Die Behandlung von Mäusen mit 4-Hydroxytamoxifen induziert CreER-Enzymaktivität und verursacht einen Wechsel auf genomischer Ebene von Wildtyp-Braf zu mutiertem Braf V600E, während Pten verloren geht. Vier Wochen nach der 4-Hydroxytamoxifen-Behandlung erreichen Primärtumoren ein Volumen von 50 bis 100 Kubikmillimetern und ihr Wachstum kann mit Bremssätteln für weitere zwei Wochen gemessen werden, wodurch eine allmähliche Zunahme der Pigmentierung in den Leistenlymphknoten beobachtet wird.
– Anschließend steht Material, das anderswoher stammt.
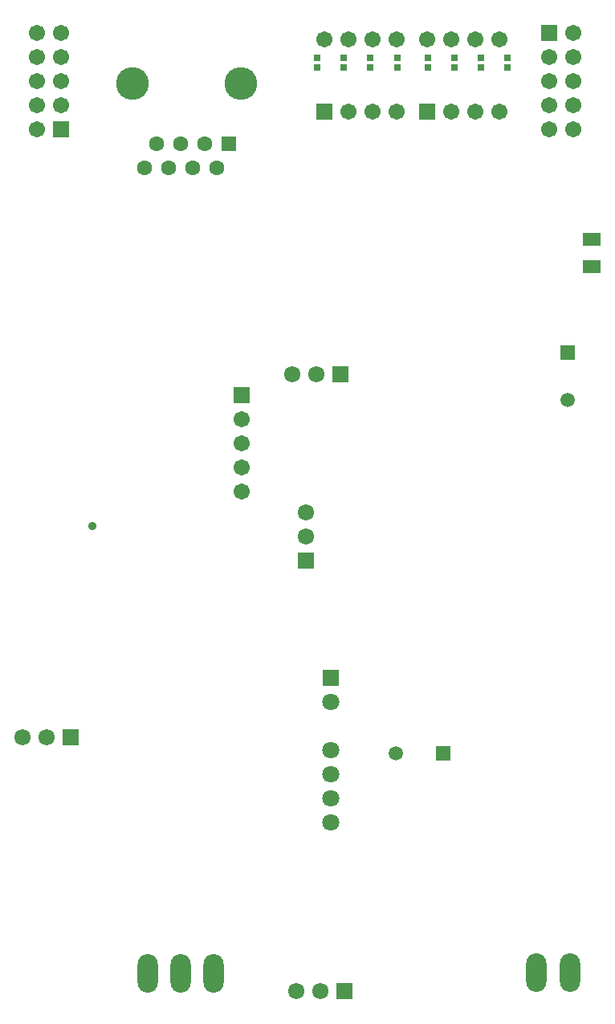
<source format=gbs>
G04*
G04 #@! TF.GenerationSoftware,Altium Limited,Altium Designer,20.0.13 (296)*
G04*
G04 Layer_Color=16711935*
%FSLAX44Y44*%
%MOMM*%
G71*
G01*
G75*
%ADD58R,1.9200X1.4700*%
%ADD87C,1.7032*%
%ADD88R,1.7032X1.7032*%
%ADD89C,1.7200*%
%ADD90R,1.7200X1.7200*%
%ADD91C,1.8032*%
%ADD92R,1.8032X1.8032*%
%ADD93O,2.1336X4.0640*%
%ADD94R,1.6012X1.6012*%
%ADD95C,3.4532*%
%ADD96C,1.6012*%
%ADD97C,1.5200*%
%ADD98R,1.5200X1.5200*%
%ADD99R,1.5200X1.5200*%
%ADD100R,1.7200X1.7200*%
%ADD101C,0.9032*%
%ADD120R,0.8032X0.7032*%
D58*
X668250Y839500D02*
D03*
Y810000D02*
D03*
D87*
X83100Y1057000D02*
D03*
X108500D02*
D03*
X83100Y1006200D02*
D03*
X108500D02*
D03*
X83100Y980800D02*
D03*
X108500D02*
D03*
X83100Y955400D02*
D03*
X108500Y1031600D02*
D03*
X83100D02*
D03*
X648900Y955400D02*
D03*
X623500D02*
D03*
X648900Y1006200D02*
D03*
X623500D02*
D03*
X648900Y1031600D02*
D03*
X623500D02*
D03*
X648900Y1057000D02*
D03*
X623500Y980800D02*
D03*
X648900D02*
D03*
X298750Y573700D02*
D03*
Y599100D02*
D03*
Y624500D02*
D03*
Y649900D02*
D03*
X411800Y974150D02*
D03*
X437200D02*
D03*
X462600D02*
D03*
X386400Y1050350D02*
D03*
X411800D02*
D03*
X437200D02*
D03*
X462600D02*
D03*
X520300Y974150D02*
D03*
X545700D02*
D03*
X571100D02*
D03*
X494900Y1050350D02*
D03*
X520300D02*
D03*
X545700D02*
D03*
X571100D02*
D03*
D88*
X108500Y955400D02*
D03*
X623500Y1057000D02*
D03*
X298750Y675300D02*
D03*
X386400Y974150D02*
D03*
X494900D02*
D03*
D89*
X377500Y697250D02*
D03*
X352100D02*
D03*
X93750Y314250D02*
D03*
X68350D02*
D03*
X381850Y46250D02*
D03*
X356450D02*
D03*
X367000Y550900D02*
D03*
Y525500D02*
D03*
D90*
X402900Y697250D02*
D03*
X119150Y314250D02*
D03*
X407250Y46250D02*
D03*
D91*
X392750Y224450D02*
D03*
Y249850D02*
D03*
Y275250D02*
D03*
Y300650D02*
D03*
Y351450D02*
D03*
D92*
Y376850D02*
D03*
D93*
X199750Y65365D02*
D03*
X234750D02*
D03*
X269750D02*
D03*
X610250Y66230D02*
D03*
X645250D02*
D03*
D94*
X285700Y940250D02*
D03*
D95*
X298400Y1003750D02*
D03*
X184100D02*
D03*
D96*
X273000Y914850D02*
D03*
X260300Y940250D02*
D03*
X247600Y914850D02*
D03*
X234900Y940250D02*
D03*
X222200Y914850D02*
D03*
X209500Y940250D02*
D03*
X196800Y914850D02*
D03*
D97*
X462000Y297250D02*
D03*
X643000Y670000D02*
D03*
D98*
X512000Y297250D02*
D03*
D99*
X643000Y720000D02*
D03*
D100*
X367000Y500100D02*
D03*
D101*
X141500Y537000D02*
D03*
D120*
X463000Y1020750D02*
D03*
Y1030750D02*
D03*
X435000Y1020749D02*
D03*
Y1030749D02*
D03*
X407000Y1020749D02*
D03*
Y1030749D02*
D03*
X379000Y1020749D02*
D03*
Y1030749D02*
D03*
X579250Y1020749D02*
D03*
Y1030749D02*
D03*
X551250Y1020749D02*
D03*
Y1030749D02*
D03*
X523250Y1020749D02*
D03*
Y1030749D02*
D03*
X495250Y1020750D02*
D03*
Y1030750D02*
D03*
M02*

</source>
Die Melaninablagerungen sind ausnahmslos auf das Vorhandensein von metastasierten Melanomzellen zurückzuführen, wie durch immunhistochemische Färbung des Melanomantigens MelanA und Braf V600E bestätigt wird.
Am Ende der Segmentierungsphase zeigten alle Abschnitte die Überlagerung der äußeren Kontur des Lymphknotens. Hier werden die 3D-Renderings eines rechten Leistenlymphknotens gezeigt, die nach vier, fünf und sechs Wochen nach der 4-HT-Behandlung analysiert wurden. Die Zunahme des Volumens der linken und rechten Leistenlymphknoten desselben Tieres im Laufe der Zeit wurde ebenfalls quantifiziert.
Es wird empfohlen, die Ultraschallbildgebung mit einer geeigneten immunhistochemischen Färbung zu koppeln, damit das Vorhandensein von Krebszellen auf molekularer Ebene bestätigt wird. Neben den Lymphknoten kann auch das Volumen der subkutanen Metastasierung im Laufe der Zeit mittels Ultraschallbildgebung überwacht werden. Wenn der Zeitrahmen von zwei Wochen zu kurz ist, um die Auswirkungen des untersuchten Arzneimittels zu beurteilen, wählen Sie eine peripherere Induktionsstelle oder einen weniger tumoranfälligen Genotyp.